ABOUT US



ABOUT US
We are from Cornwall, England.
We love to travel and to explore places in a campervan. We find
wide open spaces exhilarating
and do lots of walking. Show us an accessible hill or mountain and we want to go up it.
We like watching birds but are not twitchers. To be honest Lawson is more into bird spotting than me but what I find amazing

is the diversity of birdlife, and the fact birds of all sizes continue to live side by side with us humans. So, in the course of our explorations
we may make a detour to the local dump because more often than not it will be one of the best places to see birds.
We are sure New Zealand will not disappoint us when it comes to birds but what about other wildlife and natural wonders?
Will we encounter anything to beat the sight of polar bears on sea ice at the North Pole?
And what will we think of the house at Paraparaumu that Ron and Vivien have built? All will be revealed.......


Thursday, 27 March 2014

Coromandel Peninsula 1

We wanted to do at least one more challenging walk before we had to leave New Zealand, and The Rough Guide indicated that there was a good one in the Coromandel Forest Park, to a high point called 'The Pinnacles'.
We had been able to buy a leaflet giving more details of this walk, and others in the Park, at the information centre in Waihi. It described mostly well structured paths but steep climbs and, at the final stage, climbing steel ladders and scrambling over rocks. I knew that I wanted to do it but also wondered whether this one would be my undoing.
The first problem was to find somewhere to spend the night as close as possible to the start of the walk which would take most of the day. We considered staying in a commercial site in Thames, just outside the Park, but then decided to investigate the DoC sites within the Park boundaries.
The tarmac road soon ran out and poor old Tim was once again rattling and jolting over gravel. And once again dust rose and found its way through every join and seal of the van.

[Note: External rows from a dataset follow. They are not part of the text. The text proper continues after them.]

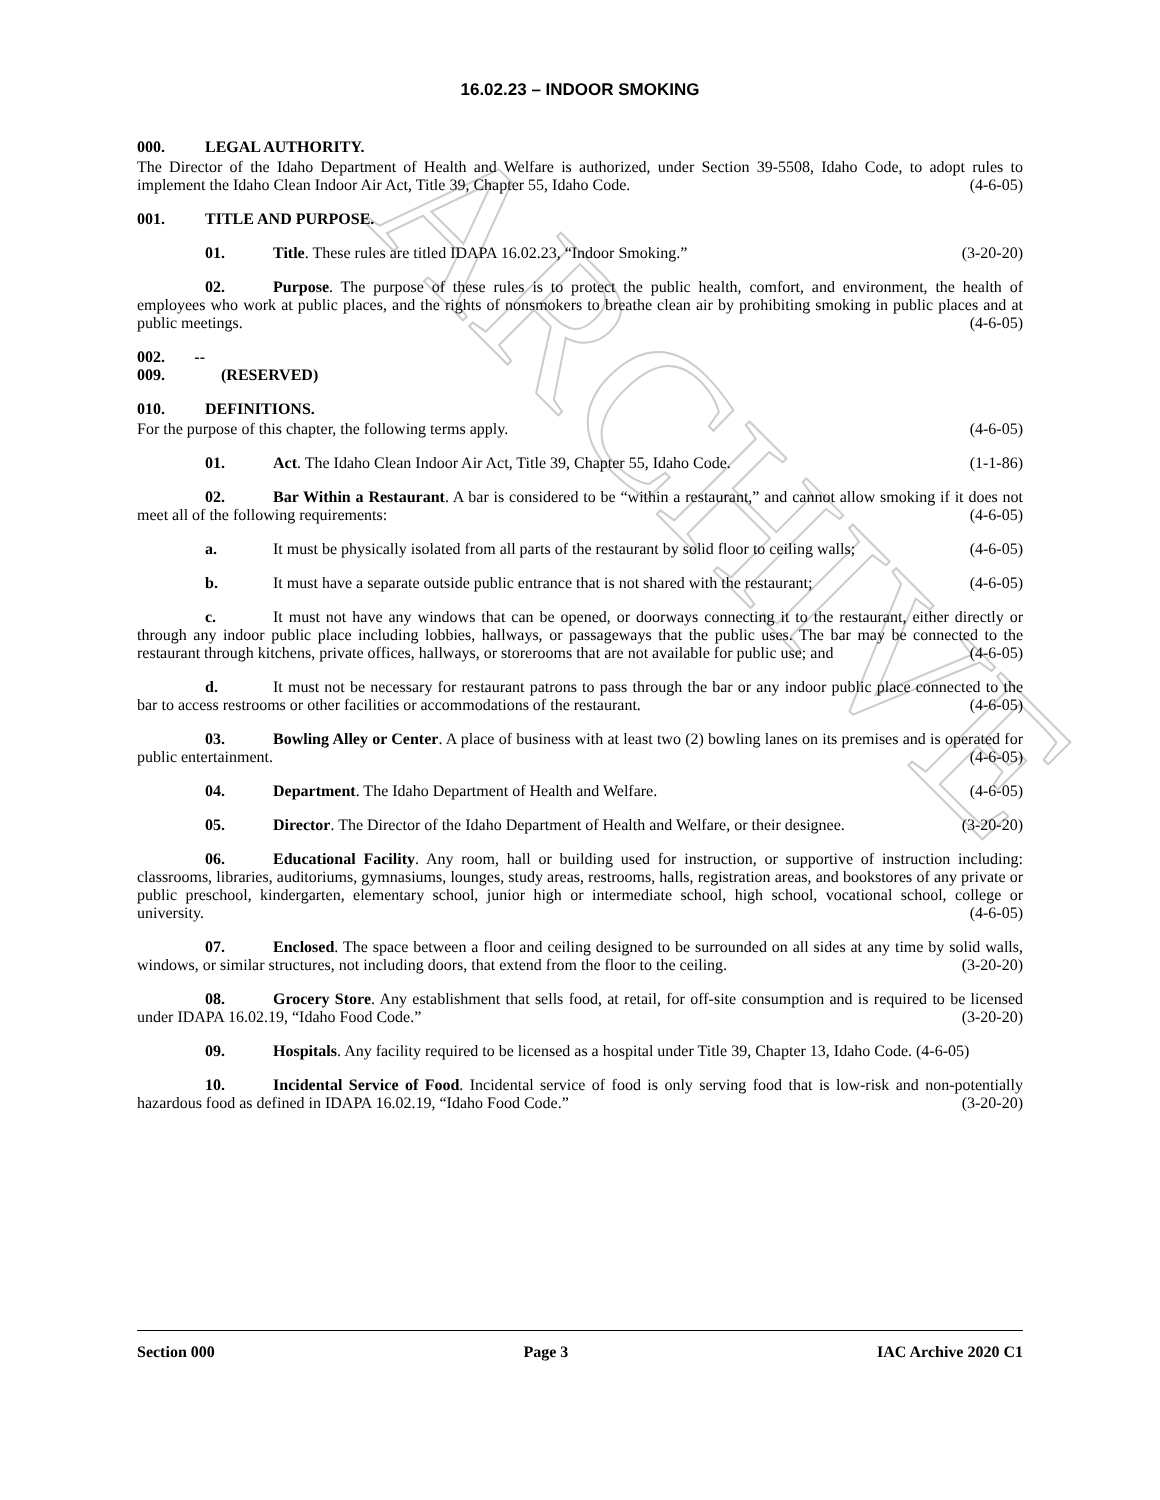ARCHIVE
16.02.23 – INDOOR SMOKING
000. LEGAL AUTHORITY.
The Director of the Idaho Department of Health and Welfare is authorized, under Section 39-5508, Idaho Code, to adopt rules to implement the Idaho Clean Indoor Air Act, Title 39, Chapter 55, Idaho Code. (4-6-05)
001. TITLE AND PURPOSE.
01. Title. These rules are titled IDAPA 16.02.23, “Indoor Smoking.” (3-20-20)
02. Purpose. The purpose of these rules is to protect the public health, comfort, and environment, the health of employees who work at public places, and the rights of nonsmokers to breathe clean air by prohibiting smoking in public places and at public meetings. (4-6-05)
002. -- 009. (RESERVED)
010. DEFINITIONS.
For the purpose of this chapter, the following terms apply. (4-6-05)
01. Act. The Idaho Clean Indoor Air Act, Title 39, Chapter 55, Idaho Code. (1-1-86)
02. Bar Within a Restaurant. A bar is considered to be “within a restaurant,” and cannot allow smoking if it does not meet all of the following requirements: (4-6-05)
a. It must be physically isolated from all parts of the restaurant by solid floor to ceiling walls; (4-6-05)
b. It must have a separate outside public entrance that is not shared with the restaurant; (4-6-05)
c. It must not have any windows that can be opened, or doorways connecting it to the restaurant, either directly or through any indoor public place including lobbies, hallways, or passageways that the public uses. The bar may be connected to the restaurant through kitchens, private offices, hallways, or storerooms that are not available for public use; and (4-6-05)
d. It must not be necessary for restaurant patrons to pass through the bar or any indoor public place connected to the bar to access restrooms or other facilities or accommodations of the restaurant. (4-6-05)
03. Bowling Alley or Center. A place of business with at least two (2) bowling lanes on its premises and is operated for public entertainment. (4-6-05)
04. Department. The Idaho Department of Health and Welfare. (4-6-05)
05. Director. The Director of the Idaho Department of Health and Welfare, or their designee. (3-20-20)
06. Educational Facility. Any room, hall or building used for instruction, or supportive of instruction including: classrooms, libraries, auditoriums, gymnasiums, lounges, study areas, restrooms, halls, registration areas, and bookstores of any private or public preschool, kindergarten, elementary school, junior high or intermediate school, high school, vocational school, college or university. (4-6-05)
07. Enclosed. The space between a floor and ceiling designed to be surrounded on all sides at any time by solid walls, windows, or similar structures, not including doors, that extend from the floor to the ceiling. (3-20-20)
08. Grocery Store. Any establishment that sells food, at retail, for off-site consumption and is required to be licensed under IDAPA 16.02.19, “Idaho Food Code.” (3-20-20)
09. Hospitals. Any facility required to be licensed as a hospital under Title 39, Chapter 13, Idaho Code. (4-6-05)
10. Incidental Service of Food. Incidental service of food is only serving food that is low-risk and non-potentially hazardous food as defined in IDAPA 16.02.19, “Idaho Food Code.” (3-20-20)
Section 000 Page 3 IAC Archive 2020 C1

We kept going to the very end of the road to the remote site that was closest to our starting point. It was a grassy space enclosed by trees, next to a river. A group of campers in tents and a small camper van were already there. Apart from the river water the only facility was a wooden long drop toilet in a shed, which was composting well; the only smell was of the timber of the shed. We just had time to brush some of the dust out of Tim before it got dark.
Later in the evening Lawson paid a visit to the shed and came back saying he'd found a possum. We'd seen plenty of dead ones on the roads but not a live one in spite of the fact there are supposed to be millions of them munching way at tons of vegetation every night. Well, all I can say is that there was no possum when I got there. I suppose I must give Lawson the benefit of the doubt and believe that he saw this animal, 'clinging to the tree and making a lot of noise', he said. He'd only had one Tui beer that evening.